▶ Exercise: Restate word for word the line containing "<!-- ![Unland Angler](unland_angler.png) -->" and all remaining lines of the entries below.

▶ Exercise material:
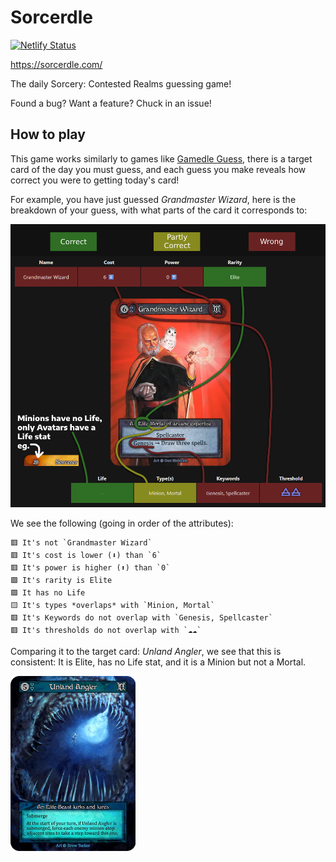 # Sorcerdle
[![Netlify Status](https://api.netlify.com/api/v1/badges/dd7e03f6-ee40-4fb8-9ab7-06ef912560c8/deploy-status)](https://app.netlify.com/sites/sorcerdle/deploys)

https://sorcerdle.com/

The daily Sorcery: Contested Realms guessing game!

Found a bug? Want a feature? Chuck in an issue!

## How to play

This game works similarly to games like [Gamedle Guess](https://www.gamedle.wtf/guess), there is a target card of the day you must guess, and each guess you make reveals how correct you were to getting today's card!

For example, you have just guessed *Grandmaster Wizard*, here is the breakdown of your guess, with what parts of the card it corresponds to:

![Diagram of How to play](HowToPlay.png)

We see the following (going in order of the attributes):
```
🟥 It's not `Grandmaster Wizard` 
🟥 It's cost is lower (⬇️) than `6`
🟥 It's power is higher (⬆️) than `0`
🟩 It's rarity is Elite
🟩 It has no Life
🟨 It's types *overlaps* with `Minion, Mortal`
🟥 It's Keywords do not overlap with `Genesis, Spellcaster`
🟥 It's thresholds do not overlap with `☁️☁️`
```

Comparing it to the target card: *Unland Angler*, we see that this is consistent: It is Elite, has no Life stat, and it is a Minion but not a Mortal.
<!-- ![Unland Angler](unland_angler.png) -->
<img src="unland_angler.png" alt="Unland Angler" style="width:200px"/>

▶ Expected answer:
<!-- ![Unland Angler](unland_angler.png) -->
<img src="unland_angler.png" alt="Unland Angler" style="width:200px"/>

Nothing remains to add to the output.